In 1925, more than 75 years after the Longhouse had been built, it was moved from its original location to Lummus Park and this was the first time in Miami history that a building had been preserved for historical significance. This one building has been part of so many significant events that transformed Miami into what we know it to be. I never knew this building existed, much less that there was once a slave plantation where Downtown is today. This is to prove that although the building is standing in Lummus Park today with a summary of events in front of it, there is much of Miami’s past that is unspoken of.
Everglades as Text
Photo by Stephanie Gudiel (CC by 4.0)
“Uncharted Territory” by Stephanie Gudiel of FIU at the Everglades
As I walked into the cold murky water I thought, to myself “What could I possibly see here? What could I learn from walking through this dome?” I came to the realization, it’s not about learning, it’s about being able to experience and be one with nature. Being able to know and see a different side of the world, a side that has not been touched or changed by humanity. A place so self-contained with no trace of society, that it has its own sound, its own system and way of living that depends on no one and nothing but itself.
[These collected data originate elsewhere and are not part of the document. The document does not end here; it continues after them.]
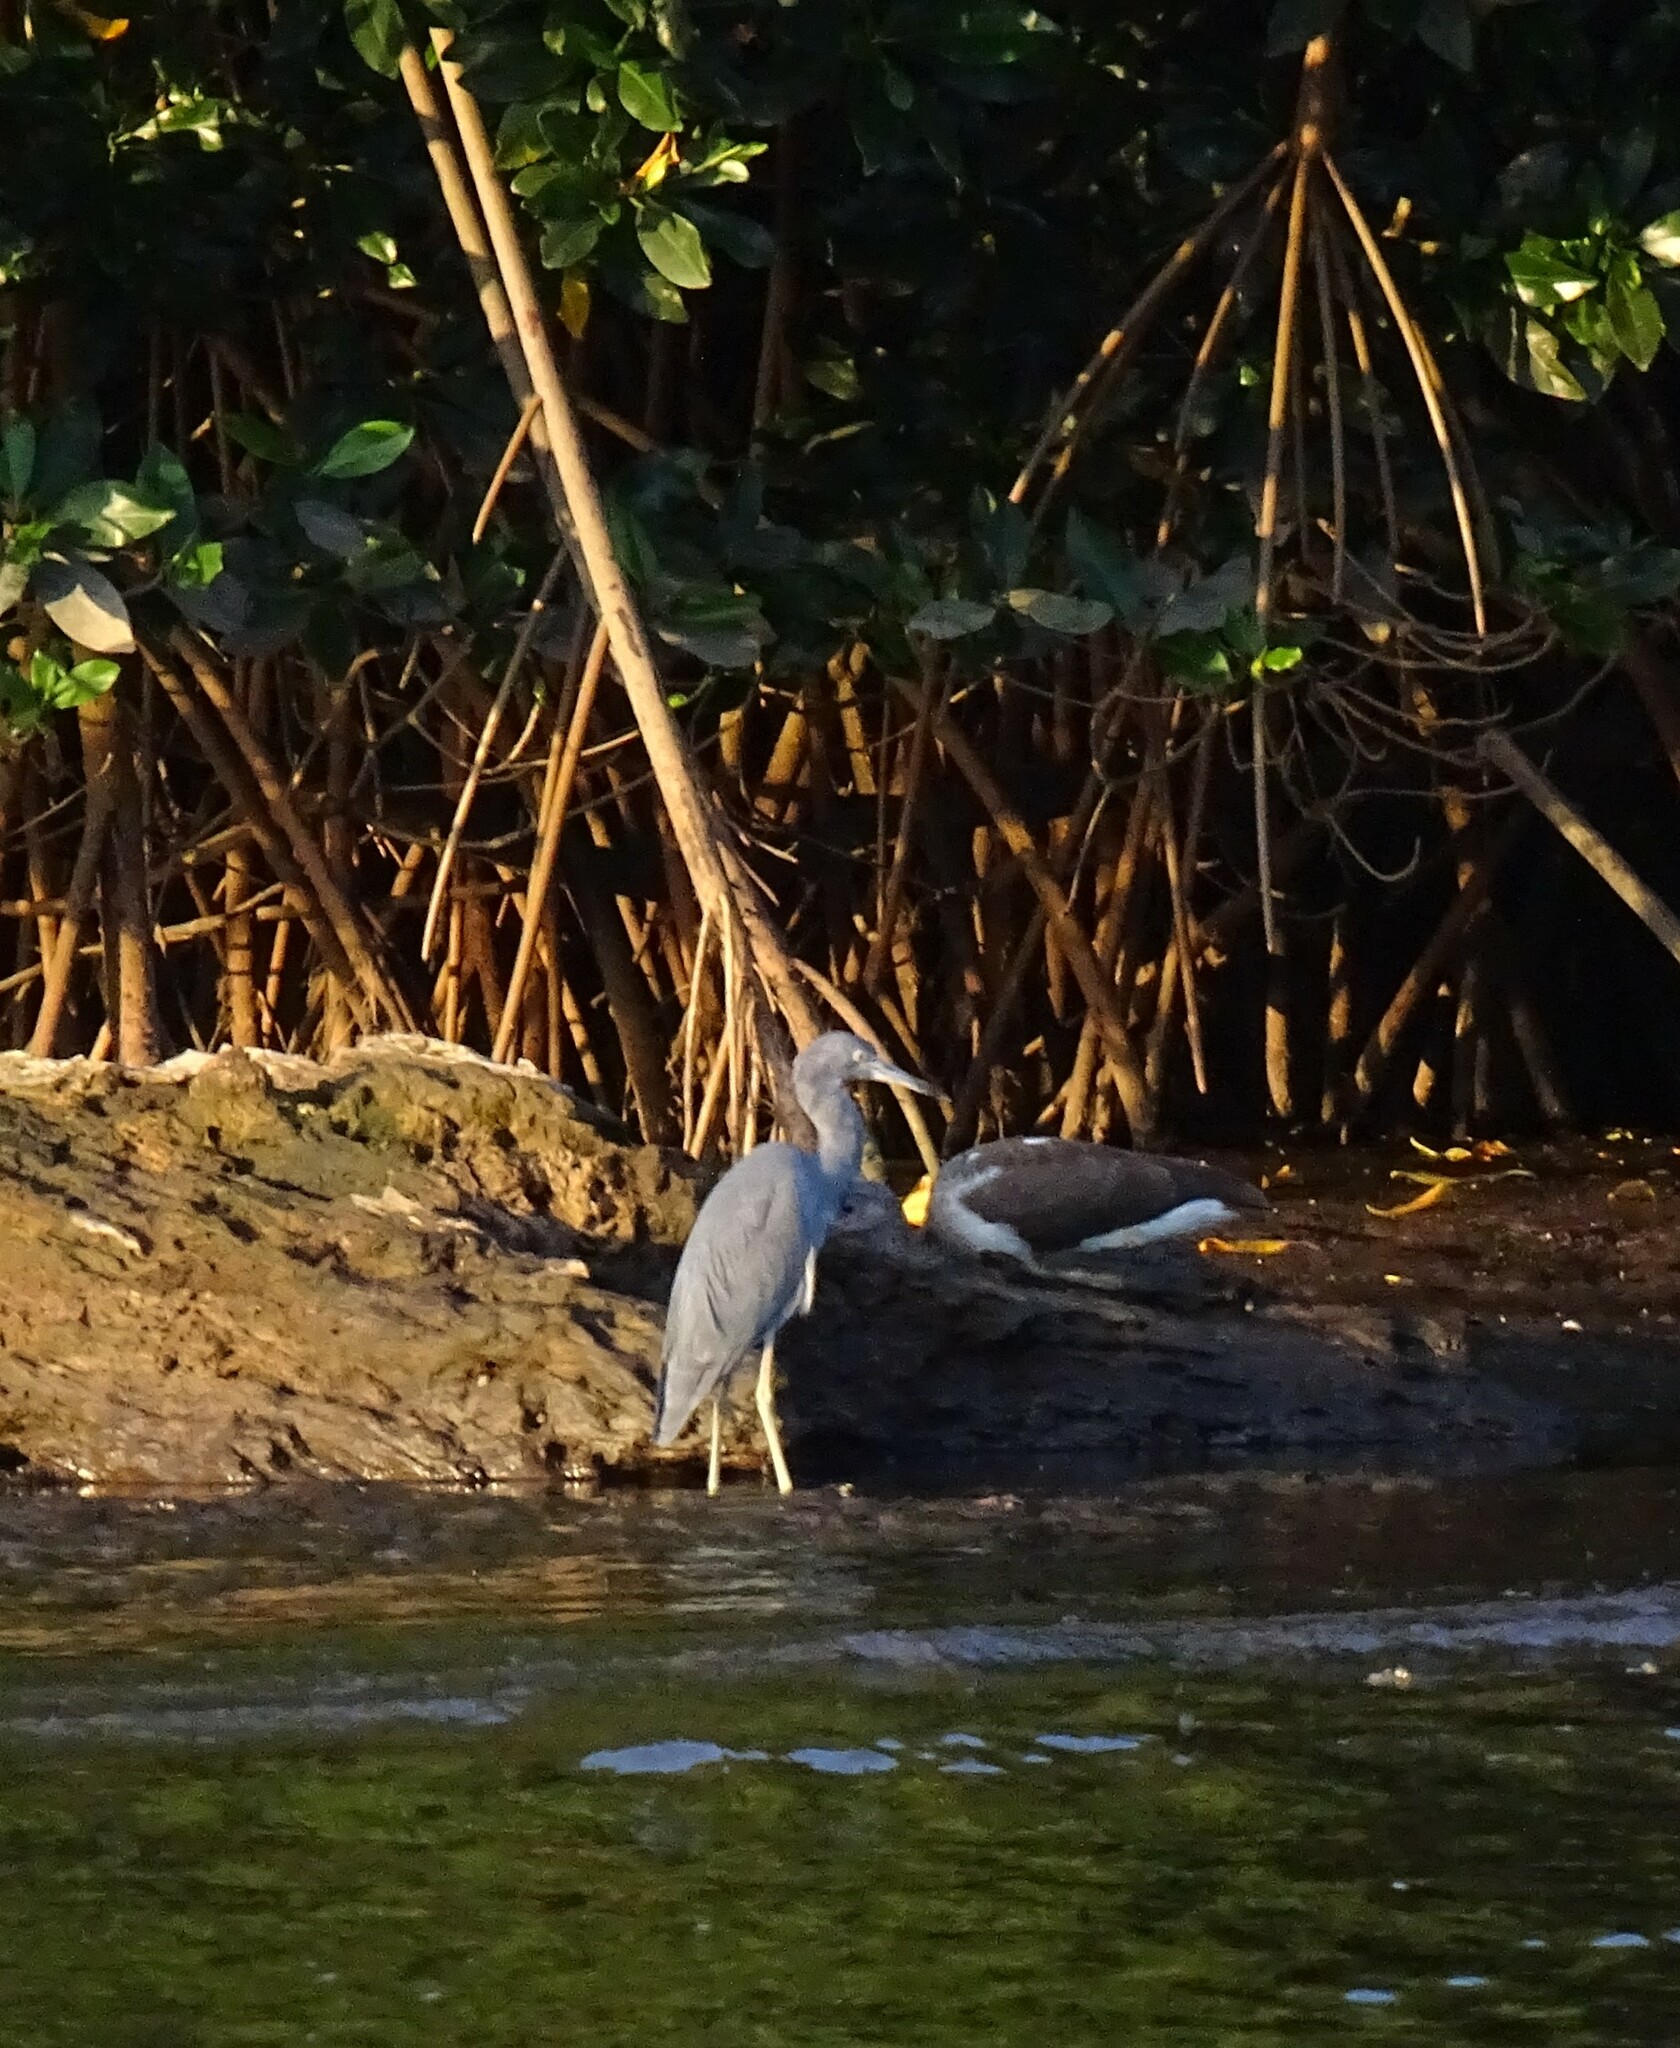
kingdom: Animalia
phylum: Chordata
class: Aves
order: Pelecaniformes
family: Ardeidae
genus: Egretta
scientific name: Egretta caerulea
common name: Little blue heron
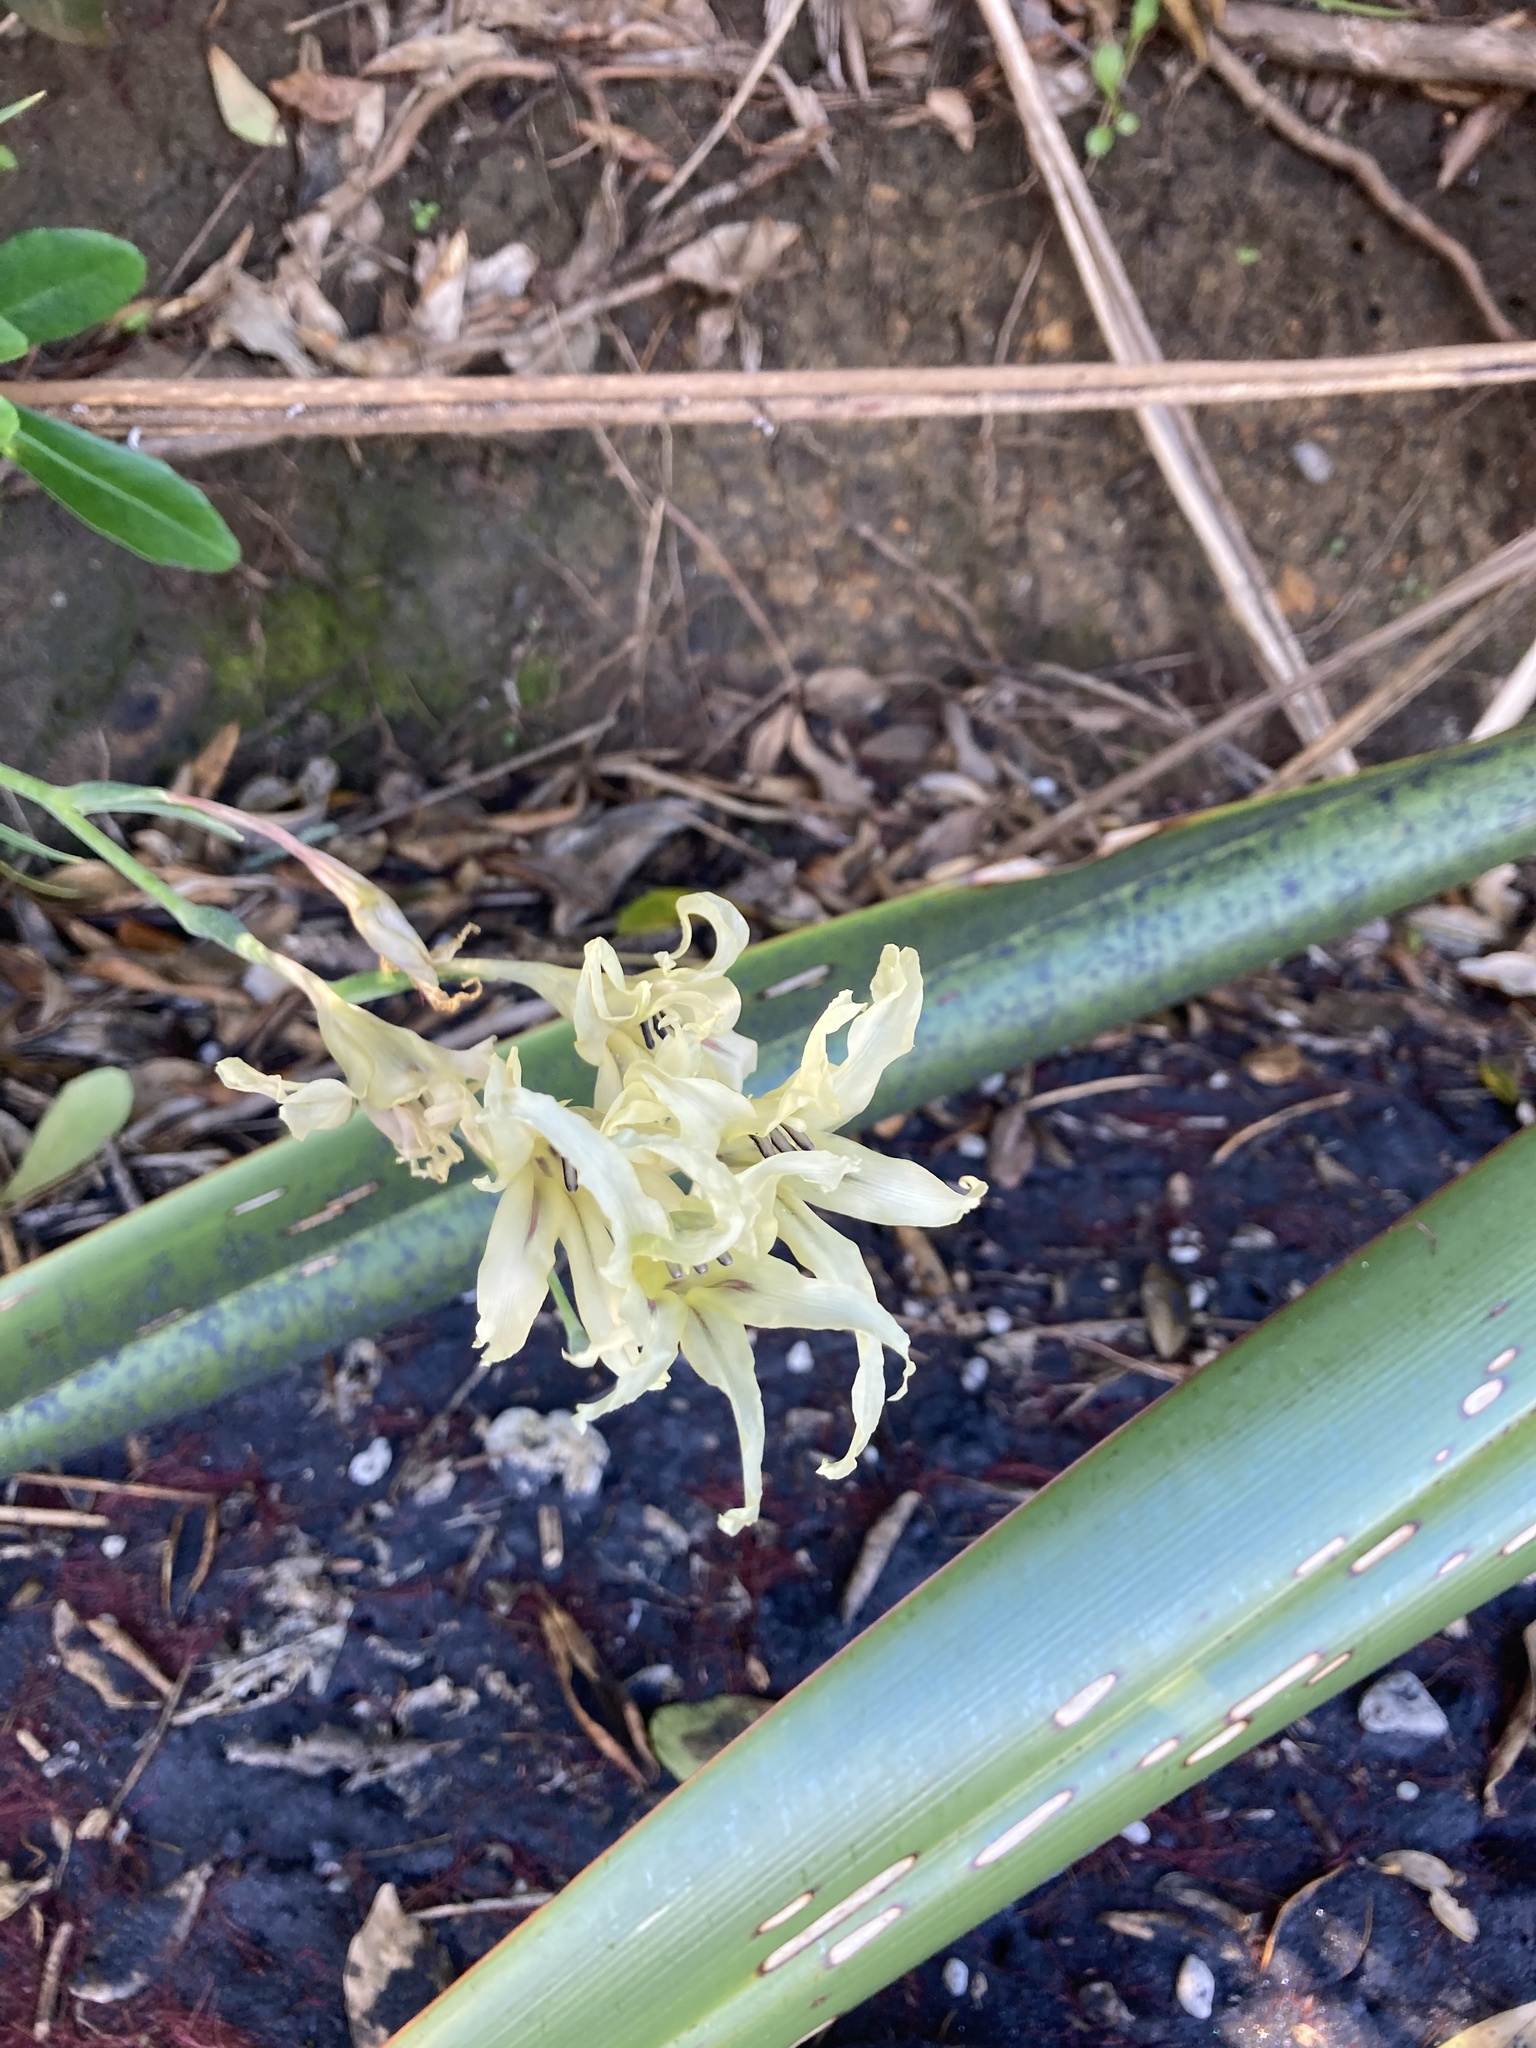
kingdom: Plantae
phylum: Tracheophyta
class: Liliopsida
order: Asparagales
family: Iridaceae
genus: Gladiolus
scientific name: Gladiolus undulatus
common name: Large painted-lady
Walking deeper into the dome I saw fallen cypress trees, its roots lifted from the ground due to natural disasters, one would think that is how this cypress dome would slowly be destroyed, through natural disasters, or at least I did. Only to find out that from the roots began to grow more flora, life did not end there, from the fallen tree rose beautiful greenery to continue the cycle that is life. This ecosystem had the perfect balance as it was so pure and self-sufficient.
At one point we stopped, a safe distance from the road, completely immersed in the dome that I was able to hear the chime the wind created as it stirred within the trees, the birds chirping and gliding between trees even the flow of the water. It was something I had never experienced before. There was so much life, so many things going on in this one place that wasn’t undisclosed, simply unexplored, it was so easy to pass by on the road and not think anything of it.
To think that once upon a time this land was once home to the Tequestas, these grounds were walked by them everyday to the extent that they were just like our modern-day drive to our nearest publix to them, yet to us it is mysterious uncharted territory. I was simply a guest along with the rest of my class, wandering through this mesmerizing dome. And there will continue to be more just like me in the future, hundreds of years from now this dome will still contain its beauty and its distinctive qualities and will continue to captivate others.
This experience has made me appreciate the world from a new perspective, there is so much beauty I have yet to see, to feel, and encounter. So, we must appreciate each time we may face the untouched raw world and embrace it to preserve it, so future generations can relish and have this unique experience as I did and be one with nature.